From the entries that follow, list every line in which the string "TRƯỚC" appears.

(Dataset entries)
- Opening Delimiter -
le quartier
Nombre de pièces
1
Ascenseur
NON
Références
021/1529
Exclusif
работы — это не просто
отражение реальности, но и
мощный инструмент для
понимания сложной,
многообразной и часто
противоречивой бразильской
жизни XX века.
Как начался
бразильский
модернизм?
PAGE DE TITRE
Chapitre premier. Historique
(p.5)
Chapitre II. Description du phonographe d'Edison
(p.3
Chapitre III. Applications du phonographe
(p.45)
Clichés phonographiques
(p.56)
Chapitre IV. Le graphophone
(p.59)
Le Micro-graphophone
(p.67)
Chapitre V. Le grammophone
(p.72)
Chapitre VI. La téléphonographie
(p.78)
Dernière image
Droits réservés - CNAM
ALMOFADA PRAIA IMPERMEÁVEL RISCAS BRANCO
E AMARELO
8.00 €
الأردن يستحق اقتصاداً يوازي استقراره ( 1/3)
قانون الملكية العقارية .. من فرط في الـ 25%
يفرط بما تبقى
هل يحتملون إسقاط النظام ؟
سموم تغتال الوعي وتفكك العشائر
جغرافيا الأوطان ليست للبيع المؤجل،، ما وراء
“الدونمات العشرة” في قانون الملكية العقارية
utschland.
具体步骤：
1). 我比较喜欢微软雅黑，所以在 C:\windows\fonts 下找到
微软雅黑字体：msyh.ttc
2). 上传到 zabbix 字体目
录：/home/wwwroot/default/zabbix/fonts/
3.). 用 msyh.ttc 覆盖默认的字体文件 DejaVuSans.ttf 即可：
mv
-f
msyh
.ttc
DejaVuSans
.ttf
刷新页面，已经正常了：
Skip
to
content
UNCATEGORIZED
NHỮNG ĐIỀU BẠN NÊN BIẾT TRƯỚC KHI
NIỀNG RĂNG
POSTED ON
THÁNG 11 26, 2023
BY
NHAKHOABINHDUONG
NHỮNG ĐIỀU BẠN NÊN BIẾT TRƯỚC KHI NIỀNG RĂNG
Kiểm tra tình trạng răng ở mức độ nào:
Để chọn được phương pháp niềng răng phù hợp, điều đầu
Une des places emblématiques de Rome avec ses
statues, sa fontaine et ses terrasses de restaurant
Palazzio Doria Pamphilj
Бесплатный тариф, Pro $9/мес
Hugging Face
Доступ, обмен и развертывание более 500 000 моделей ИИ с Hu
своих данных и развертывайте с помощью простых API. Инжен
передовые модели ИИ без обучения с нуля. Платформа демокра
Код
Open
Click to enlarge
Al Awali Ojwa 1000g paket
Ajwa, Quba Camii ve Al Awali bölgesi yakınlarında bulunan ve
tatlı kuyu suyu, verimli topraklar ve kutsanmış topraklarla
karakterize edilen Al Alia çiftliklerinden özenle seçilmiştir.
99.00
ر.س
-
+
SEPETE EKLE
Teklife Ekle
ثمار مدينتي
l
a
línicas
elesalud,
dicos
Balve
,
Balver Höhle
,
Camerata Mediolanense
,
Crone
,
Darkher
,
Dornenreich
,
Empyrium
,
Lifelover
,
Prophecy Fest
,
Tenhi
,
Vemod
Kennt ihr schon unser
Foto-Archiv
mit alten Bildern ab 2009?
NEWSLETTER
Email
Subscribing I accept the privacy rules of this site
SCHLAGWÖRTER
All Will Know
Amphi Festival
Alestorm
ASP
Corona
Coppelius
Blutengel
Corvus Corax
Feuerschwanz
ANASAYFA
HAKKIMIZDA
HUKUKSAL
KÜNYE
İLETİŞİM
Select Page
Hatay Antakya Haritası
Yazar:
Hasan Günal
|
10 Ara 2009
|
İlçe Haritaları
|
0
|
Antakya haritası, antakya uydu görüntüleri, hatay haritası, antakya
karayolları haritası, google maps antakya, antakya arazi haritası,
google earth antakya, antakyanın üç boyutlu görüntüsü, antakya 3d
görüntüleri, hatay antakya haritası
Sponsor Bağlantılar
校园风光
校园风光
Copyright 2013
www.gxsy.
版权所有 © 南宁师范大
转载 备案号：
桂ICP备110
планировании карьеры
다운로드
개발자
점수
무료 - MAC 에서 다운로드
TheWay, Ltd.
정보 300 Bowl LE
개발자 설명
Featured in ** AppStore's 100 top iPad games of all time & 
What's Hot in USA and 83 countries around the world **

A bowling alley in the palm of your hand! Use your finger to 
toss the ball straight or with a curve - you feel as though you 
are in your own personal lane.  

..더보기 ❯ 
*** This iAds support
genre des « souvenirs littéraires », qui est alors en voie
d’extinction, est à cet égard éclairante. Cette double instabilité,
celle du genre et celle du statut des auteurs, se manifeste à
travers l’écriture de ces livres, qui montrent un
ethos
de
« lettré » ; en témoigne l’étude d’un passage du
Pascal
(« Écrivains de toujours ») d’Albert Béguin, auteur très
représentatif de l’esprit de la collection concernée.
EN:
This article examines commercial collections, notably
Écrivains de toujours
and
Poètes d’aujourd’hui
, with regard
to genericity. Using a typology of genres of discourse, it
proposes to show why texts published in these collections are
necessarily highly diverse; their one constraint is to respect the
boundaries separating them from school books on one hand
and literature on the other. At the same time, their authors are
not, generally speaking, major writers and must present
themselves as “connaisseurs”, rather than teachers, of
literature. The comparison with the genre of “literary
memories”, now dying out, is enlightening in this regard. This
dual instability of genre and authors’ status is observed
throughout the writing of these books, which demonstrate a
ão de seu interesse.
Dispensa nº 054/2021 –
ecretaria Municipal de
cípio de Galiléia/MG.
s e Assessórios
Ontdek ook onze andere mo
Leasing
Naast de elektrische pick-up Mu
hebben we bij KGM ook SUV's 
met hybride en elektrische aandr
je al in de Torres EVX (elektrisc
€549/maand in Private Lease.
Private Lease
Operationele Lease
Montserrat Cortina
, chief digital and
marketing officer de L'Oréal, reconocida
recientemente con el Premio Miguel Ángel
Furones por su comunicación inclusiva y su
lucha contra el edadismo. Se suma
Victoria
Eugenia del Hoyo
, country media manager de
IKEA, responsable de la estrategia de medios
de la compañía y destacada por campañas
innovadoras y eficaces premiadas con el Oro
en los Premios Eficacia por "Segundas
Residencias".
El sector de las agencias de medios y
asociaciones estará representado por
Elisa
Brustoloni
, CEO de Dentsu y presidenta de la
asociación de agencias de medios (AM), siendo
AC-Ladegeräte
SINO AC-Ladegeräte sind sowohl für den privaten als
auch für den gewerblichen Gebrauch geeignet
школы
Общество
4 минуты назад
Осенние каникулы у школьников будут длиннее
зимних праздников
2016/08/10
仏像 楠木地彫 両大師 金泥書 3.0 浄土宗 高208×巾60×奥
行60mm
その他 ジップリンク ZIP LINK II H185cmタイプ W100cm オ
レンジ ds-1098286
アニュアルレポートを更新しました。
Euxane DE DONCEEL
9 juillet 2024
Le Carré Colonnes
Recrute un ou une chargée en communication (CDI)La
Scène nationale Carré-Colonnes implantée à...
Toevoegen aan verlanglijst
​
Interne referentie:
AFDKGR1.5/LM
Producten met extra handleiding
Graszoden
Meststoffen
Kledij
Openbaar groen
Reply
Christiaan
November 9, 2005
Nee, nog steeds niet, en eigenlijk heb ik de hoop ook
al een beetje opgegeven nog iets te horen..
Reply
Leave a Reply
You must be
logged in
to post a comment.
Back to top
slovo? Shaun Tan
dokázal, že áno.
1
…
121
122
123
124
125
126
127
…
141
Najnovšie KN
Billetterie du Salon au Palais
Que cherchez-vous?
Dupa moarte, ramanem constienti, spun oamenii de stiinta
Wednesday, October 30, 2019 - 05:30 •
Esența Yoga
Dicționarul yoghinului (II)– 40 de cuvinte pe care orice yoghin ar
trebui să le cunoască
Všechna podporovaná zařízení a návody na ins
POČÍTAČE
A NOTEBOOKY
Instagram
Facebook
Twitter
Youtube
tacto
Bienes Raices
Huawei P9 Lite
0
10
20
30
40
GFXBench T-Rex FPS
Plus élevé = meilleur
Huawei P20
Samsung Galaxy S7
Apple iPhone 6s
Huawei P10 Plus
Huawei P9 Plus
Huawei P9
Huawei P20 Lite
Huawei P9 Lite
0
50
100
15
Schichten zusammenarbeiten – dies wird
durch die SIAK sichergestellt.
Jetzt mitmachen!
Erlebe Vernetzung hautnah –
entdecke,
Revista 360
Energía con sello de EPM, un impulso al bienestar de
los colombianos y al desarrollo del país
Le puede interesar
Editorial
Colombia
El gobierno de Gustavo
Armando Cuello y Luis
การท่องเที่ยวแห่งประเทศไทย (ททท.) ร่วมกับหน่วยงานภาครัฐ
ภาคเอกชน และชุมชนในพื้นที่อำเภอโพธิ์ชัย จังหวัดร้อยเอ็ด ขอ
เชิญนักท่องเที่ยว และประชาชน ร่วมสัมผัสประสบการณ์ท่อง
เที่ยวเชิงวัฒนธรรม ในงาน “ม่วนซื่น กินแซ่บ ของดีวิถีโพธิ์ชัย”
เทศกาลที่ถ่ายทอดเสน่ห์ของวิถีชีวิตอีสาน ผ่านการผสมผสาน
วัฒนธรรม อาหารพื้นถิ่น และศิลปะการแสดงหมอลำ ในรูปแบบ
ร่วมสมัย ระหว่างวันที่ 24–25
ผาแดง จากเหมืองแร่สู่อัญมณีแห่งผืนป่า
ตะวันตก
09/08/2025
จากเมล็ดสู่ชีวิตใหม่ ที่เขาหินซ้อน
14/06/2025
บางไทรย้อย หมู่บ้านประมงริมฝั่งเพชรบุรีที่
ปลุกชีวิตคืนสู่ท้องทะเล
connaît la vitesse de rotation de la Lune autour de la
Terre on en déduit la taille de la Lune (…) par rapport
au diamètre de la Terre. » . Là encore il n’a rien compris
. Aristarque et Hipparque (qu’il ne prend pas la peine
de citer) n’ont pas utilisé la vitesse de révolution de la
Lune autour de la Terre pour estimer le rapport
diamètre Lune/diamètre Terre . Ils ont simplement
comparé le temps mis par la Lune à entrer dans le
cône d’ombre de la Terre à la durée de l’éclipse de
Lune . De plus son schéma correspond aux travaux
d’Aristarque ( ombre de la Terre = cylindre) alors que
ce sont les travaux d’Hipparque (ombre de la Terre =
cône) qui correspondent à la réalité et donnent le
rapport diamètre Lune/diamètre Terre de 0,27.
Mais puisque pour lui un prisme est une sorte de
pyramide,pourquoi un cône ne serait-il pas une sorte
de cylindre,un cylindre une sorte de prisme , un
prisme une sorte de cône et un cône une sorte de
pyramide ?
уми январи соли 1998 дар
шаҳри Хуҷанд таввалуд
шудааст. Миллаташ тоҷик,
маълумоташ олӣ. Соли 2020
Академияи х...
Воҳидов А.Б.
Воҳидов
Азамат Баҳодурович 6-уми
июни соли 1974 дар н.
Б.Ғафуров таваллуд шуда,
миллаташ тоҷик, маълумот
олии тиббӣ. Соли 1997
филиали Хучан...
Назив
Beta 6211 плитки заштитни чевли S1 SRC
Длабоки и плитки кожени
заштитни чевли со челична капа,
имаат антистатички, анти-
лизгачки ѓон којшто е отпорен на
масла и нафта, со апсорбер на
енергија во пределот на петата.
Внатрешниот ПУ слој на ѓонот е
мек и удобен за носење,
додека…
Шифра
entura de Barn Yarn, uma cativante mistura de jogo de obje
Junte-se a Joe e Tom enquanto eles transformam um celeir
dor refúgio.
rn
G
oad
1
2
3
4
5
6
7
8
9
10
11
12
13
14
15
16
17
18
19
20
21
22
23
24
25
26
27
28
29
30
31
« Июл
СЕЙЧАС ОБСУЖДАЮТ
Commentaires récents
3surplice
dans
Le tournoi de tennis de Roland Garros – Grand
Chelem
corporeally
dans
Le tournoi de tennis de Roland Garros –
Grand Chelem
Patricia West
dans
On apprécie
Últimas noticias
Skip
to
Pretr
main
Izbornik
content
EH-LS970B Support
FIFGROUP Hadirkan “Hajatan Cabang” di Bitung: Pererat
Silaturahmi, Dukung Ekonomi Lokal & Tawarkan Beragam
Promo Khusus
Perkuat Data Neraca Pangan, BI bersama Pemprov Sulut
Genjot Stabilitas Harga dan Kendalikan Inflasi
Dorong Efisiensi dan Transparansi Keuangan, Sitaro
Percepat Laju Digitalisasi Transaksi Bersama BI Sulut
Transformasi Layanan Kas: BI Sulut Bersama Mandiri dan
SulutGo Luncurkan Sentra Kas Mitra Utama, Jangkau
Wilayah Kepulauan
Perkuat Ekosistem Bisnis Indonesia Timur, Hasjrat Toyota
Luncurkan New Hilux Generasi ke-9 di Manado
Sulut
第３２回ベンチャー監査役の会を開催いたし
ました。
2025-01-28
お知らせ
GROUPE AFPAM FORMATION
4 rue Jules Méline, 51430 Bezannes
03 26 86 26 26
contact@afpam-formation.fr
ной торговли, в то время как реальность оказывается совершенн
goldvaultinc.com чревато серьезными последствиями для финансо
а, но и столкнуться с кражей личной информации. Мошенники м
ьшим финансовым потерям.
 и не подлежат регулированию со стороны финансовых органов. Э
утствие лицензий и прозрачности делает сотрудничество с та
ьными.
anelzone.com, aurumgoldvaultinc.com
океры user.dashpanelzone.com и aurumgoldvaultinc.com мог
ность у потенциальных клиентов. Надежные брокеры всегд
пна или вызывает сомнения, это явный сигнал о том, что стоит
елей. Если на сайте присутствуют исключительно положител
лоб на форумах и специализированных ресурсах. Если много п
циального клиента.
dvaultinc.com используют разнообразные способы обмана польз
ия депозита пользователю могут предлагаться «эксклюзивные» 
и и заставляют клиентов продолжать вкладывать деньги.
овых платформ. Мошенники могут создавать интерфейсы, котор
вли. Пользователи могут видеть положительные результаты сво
- Closing Delimiter -
PROBLEM SOLUTION.
NHỮNG ĐIỀU BẠN NÊN BIẾT TRƯỚC KHI
NHỮNG ĐIỀU BẠN NÊN BIẾT TRƯỚC KHI NIỀNG RĂNG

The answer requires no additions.